Alexander von Humboldt als Sammler: „Ich will nie etwas besitzen“

Alexander von Humboldt war ein Sammler ohne Sammlung. Er wollte fremde Kulturen im Museum am Leben erhalten - stieß aber auf den Widerstand seiner Zeitgenossen.

Alexander von Humboldt, der sich für alles interessierte, interessierte sich nicht für Kakteen. Er interessierte sich auch nicht für die „Intendantur“ der Berliner Museen, wie er sie nannte: Den angesehenen Posten lehnte er mehrmals ab. Nicht, dass Museen und Sammlungen ihn kalt gelassen hätten. Im Gegenteil. Ihm widerstrebte aber zeitlebens die Vorstellung, als Kulturfunktionär zu fungieren, das ist bekannt und auch sympathisch. Ebenso bekannt ist sein Verzicht auf den Aufbau einer eigenen, privaten Sammlung: „Ich will nie etwas besitzen“, schrieb er 32-jährig aus Havanna an einen Berliner Freund, dem er im selben Atemzug versprach, ihm „alle, alle“ seine in Amerika gesammelten Pflanzen zu schenken.
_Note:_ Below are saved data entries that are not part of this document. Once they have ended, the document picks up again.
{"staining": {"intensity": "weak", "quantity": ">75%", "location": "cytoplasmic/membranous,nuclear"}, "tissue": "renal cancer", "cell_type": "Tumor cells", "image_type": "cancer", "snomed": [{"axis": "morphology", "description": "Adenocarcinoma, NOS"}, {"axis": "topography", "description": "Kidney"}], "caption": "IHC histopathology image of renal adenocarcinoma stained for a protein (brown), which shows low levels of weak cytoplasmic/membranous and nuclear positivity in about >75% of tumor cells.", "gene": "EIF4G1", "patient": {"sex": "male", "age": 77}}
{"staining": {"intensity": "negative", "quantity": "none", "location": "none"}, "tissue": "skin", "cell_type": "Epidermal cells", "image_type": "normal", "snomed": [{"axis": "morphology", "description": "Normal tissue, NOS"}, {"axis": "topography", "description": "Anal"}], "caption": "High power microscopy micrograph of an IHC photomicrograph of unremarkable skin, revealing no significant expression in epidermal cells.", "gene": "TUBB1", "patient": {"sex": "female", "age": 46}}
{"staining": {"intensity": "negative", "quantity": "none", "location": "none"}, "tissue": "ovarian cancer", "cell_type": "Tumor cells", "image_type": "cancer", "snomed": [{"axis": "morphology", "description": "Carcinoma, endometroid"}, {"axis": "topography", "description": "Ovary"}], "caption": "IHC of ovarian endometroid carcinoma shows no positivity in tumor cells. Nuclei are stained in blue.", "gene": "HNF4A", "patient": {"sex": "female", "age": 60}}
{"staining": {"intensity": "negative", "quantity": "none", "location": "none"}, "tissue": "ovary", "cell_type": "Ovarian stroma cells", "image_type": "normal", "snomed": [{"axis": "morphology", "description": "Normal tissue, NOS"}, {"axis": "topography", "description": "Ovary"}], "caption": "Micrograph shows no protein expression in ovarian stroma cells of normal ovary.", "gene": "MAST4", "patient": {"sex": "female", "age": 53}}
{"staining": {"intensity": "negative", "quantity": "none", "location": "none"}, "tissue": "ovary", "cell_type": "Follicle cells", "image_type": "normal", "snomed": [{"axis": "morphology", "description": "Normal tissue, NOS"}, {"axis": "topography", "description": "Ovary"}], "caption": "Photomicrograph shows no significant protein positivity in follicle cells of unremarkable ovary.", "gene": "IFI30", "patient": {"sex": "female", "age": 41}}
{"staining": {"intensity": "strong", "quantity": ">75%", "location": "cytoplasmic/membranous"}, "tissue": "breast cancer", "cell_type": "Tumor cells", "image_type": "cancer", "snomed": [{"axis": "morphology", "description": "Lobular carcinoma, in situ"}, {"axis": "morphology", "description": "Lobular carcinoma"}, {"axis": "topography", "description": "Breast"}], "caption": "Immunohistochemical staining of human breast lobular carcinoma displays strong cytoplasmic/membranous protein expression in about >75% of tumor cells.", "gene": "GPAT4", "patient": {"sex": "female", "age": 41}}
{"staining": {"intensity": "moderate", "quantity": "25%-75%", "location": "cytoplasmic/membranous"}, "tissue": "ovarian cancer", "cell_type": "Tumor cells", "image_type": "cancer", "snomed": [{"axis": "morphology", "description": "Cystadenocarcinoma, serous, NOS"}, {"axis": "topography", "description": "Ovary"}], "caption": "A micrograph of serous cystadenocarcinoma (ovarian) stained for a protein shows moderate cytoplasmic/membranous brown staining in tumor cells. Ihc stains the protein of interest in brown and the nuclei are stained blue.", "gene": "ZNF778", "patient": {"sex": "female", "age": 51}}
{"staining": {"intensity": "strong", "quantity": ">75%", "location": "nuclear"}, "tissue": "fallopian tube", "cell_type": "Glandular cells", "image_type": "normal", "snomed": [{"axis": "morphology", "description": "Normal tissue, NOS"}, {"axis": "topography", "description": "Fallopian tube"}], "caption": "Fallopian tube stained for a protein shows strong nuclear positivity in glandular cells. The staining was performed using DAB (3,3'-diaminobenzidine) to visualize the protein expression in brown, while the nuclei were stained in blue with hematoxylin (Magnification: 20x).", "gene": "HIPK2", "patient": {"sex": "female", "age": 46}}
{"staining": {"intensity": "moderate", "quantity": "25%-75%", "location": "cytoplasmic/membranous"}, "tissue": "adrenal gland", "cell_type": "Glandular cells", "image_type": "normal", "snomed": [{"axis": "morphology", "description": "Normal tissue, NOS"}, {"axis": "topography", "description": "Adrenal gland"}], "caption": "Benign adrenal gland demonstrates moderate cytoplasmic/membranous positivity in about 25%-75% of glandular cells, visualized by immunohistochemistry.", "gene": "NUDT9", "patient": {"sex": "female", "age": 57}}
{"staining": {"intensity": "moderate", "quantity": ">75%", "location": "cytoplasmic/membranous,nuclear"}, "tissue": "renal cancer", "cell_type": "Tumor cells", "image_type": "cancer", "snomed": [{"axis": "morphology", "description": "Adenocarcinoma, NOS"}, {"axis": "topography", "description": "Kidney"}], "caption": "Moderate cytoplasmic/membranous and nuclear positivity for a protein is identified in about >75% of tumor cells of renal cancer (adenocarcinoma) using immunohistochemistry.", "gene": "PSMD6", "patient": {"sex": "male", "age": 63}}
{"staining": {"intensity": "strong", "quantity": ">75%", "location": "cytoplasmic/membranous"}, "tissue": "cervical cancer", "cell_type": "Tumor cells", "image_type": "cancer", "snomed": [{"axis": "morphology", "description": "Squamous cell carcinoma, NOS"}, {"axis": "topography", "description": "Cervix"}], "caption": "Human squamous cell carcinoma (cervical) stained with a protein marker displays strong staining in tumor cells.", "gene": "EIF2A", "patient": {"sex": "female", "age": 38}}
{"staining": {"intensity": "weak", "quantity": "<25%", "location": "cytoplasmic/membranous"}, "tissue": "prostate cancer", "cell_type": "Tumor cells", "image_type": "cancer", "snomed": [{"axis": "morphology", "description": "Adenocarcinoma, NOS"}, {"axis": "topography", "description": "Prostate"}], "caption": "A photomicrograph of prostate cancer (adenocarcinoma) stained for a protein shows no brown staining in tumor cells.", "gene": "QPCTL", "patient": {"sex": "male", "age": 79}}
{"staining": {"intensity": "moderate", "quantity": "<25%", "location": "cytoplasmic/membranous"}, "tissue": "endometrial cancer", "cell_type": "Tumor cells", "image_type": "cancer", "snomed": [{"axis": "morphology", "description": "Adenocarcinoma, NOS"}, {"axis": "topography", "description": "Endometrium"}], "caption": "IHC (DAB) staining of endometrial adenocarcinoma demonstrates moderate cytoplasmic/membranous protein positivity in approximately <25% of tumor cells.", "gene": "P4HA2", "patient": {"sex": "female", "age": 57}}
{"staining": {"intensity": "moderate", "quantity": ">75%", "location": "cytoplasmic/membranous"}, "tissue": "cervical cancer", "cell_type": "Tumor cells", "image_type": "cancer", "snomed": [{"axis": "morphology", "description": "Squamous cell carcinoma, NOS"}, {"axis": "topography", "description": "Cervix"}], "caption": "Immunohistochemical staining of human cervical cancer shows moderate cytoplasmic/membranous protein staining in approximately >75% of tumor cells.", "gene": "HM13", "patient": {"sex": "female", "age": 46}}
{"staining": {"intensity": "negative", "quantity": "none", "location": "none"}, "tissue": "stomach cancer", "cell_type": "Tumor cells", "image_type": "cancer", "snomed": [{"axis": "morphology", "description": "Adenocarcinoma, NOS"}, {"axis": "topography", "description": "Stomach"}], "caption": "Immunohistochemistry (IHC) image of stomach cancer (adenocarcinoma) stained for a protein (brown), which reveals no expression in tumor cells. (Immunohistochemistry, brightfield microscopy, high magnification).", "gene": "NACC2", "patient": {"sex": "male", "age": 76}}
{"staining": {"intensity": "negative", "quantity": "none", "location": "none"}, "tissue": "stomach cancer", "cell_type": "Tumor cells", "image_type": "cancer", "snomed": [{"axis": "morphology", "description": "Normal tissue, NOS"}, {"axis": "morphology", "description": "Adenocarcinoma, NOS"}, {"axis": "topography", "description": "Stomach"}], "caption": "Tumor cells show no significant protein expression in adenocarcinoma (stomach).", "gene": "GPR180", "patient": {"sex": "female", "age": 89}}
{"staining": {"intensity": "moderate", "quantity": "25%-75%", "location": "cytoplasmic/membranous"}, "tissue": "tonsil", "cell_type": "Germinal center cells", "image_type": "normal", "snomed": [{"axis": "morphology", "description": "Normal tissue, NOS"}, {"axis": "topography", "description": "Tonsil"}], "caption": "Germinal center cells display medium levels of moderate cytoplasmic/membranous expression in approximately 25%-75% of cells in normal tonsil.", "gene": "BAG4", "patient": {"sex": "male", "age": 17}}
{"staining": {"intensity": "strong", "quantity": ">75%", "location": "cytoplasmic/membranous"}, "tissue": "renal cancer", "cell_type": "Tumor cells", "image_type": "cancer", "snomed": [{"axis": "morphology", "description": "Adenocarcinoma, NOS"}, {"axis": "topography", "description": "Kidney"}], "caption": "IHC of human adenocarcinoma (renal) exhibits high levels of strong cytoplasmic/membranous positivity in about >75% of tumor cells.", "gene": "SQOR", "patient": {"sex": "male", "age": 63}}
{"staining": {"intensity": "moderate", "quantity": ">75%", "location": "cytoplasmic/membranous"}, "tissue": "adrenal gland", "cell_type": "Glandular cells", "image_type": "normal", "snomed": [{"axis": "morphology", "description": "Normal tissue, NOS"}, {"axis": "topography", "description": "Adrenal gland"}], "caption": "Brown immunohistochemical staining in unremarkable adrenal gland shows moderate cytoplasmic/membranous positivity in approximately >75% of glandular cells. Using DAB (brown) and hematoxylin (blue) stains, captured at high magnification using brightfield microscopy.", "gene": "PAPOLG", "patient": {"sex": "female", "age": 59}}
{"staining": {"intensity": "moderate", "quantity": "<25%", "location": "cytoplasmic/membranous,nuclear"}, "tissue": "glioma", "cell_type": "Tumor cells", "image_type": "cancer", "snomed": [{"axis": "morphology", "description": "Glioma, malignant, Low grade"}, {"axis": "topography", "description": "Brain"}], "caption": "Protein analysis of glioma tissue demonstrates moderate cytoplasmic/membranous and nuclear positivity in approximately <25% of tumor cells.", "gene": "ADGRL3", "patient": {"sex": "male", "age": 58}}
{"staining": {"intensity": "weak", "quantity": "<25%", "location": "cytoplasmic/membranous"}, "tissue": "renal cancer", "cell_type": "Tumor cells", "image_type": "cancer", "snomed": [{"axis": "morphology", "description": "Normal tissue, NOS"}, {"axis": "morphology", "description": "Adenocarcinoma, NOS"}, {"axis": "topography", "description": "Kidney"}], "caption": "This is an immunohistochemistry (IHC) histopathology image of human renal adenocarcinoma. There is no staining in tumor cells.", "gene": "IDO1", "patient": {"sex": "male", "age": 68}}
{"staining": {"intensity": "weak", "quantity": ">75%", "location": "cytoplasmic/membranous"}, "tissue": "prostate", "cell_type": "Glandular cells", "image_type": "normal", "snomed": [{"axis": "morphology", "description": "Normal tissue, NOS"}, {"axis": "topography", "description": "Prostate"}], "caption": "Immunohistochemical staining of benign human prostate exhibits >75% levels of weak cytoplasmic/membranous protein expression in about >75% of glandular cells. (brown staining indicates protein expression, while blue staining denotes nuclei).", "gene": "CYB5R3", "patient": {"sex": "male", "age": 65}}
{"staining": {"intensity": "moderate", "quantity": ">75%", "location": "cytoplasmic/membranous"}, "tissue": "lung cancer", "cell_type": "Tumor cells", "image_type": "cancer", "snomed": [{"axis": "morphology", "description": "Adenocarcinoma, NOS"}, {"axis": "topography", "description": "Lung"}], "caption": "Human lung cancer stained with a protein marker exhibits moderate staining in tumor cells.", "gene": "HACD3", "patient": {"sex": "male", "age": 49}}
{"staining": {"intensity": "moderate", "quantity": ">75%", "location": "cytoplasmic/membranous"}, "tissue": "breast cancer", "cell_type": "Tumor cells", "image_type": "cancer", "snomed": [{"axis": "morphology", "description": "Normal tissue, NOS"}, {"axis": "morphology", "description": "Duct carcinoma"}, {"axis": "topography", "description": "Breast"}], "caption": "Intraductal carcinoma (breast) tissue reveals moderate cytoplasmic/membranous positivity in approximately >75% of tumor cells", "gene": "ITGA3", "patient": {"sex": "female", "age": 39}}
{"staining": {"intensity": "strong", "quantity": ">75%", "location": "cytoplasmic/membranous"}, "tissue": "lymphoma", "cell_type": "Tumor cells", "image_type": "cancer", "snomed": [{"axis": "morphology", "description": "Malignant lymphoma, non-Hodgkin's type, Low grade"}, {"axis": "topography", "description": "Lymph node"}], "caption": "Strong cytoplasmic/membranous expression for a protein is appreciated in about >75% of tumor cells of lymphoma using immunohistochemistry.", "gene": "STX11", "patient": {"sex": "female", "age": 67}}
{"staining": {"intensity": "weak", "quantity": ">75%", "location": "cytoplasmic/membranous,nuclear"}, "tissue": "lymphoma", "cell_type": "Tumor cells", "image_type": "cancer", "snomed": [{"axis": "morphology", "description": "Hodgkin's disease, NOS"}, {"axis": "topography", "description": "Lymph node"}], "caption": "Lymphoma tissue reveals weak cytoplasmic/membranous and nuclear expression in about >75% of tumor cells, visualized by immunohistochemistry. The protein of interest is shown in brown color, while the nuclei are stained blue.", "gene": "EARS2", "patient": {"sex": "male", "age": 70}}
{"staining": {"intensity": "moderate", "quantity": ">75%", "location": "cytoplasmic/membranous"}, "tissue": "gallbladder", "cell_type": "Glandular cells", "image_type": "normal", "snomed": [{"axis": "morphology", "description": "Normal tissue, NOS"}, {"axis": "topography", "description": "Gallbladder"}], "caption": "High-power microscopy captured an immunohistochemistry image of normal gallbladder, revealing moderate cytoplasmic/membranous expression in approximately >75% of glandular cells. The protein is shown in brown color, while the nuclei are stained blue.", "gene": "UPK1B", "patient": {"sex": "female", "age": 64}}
Trotz seinen vielen intensiven Freundschaften mit bildenden Künstlern hatte der Naturforscher auch keine nennenswerte Kunstsammlung. Kulturbesitz war Humboldts Sache nicht.

„Deutschland ist auf Alexander von Humboldt angewiesen, wenn es die Herausforderungen des 21. Jahrhunderts bestehen will.“ Mit solch magischen Formeln begann vor etwa dreizehn Jahren die wundersame Karriere Alexander von Humboldts als positivem Helden der Bundesrepublik. Den Hype lancierte damals Hans Magnus Enzensberger in seiner Neuauflage des Kosmos. Das Codewort Humboldt schmückte fortan Initiativen und Projekte, die sich Freiheit, Offenheit und Weltgewandtheit auf die Fahne schrieben.

Humboldt - ein Held auch für unsere Zeit?

Humboldt wurde zu einer Art Jeanne d’Arc des wiedervereinigten Deutschlands, eine republikanische Identifikationsfigur, wie es die Heilige Jungfrau von Orléans zu Humboldts Lebzeiten in Frankreich etwa auch geworden war. Jede Zeit schafft sich die Helden, die sie braucht. Dass zwischen ihnen und ihren real existierenden Vorlagen die Ähnlichkeiten oft rein zufällig sind, tut nichts zur Sache. Auf das Pathos kommt es an.

Doch und deshalb ist die Freude immer wieder groß, wenn im direkten Kontakt mit historischen Quellen Wissenschaftlerinnen und Wissenschaftler es schaffen, fern von hagiografischen Absichten die Singularität historischer Figuren nachzuzeichnen. Wie originell und innovativ war Alexander von Humboldts Sammlungsbegriff um 1800 denn wirklich? Wie sehr unterschied er sich von seinen Zeitgenossen? Was dachte der Held über Museen und Bibliotheken, was andere nicht auch dachten? Was trieb er darin, was andere nicht auch trieben?

Zu den großen Herausforderungen des 21. Jahrhunderts gehören zweifelsohne die Folgen der (auch und besonders zu Humboldts Zeiten) erfolgten Translokation von Kulturgütern aus allen Kontinenten in die Hauptstädte der sogenannten westlichen Welt. Soll Humboldt nun auch helfen, diese Herausforderung zu bestehen?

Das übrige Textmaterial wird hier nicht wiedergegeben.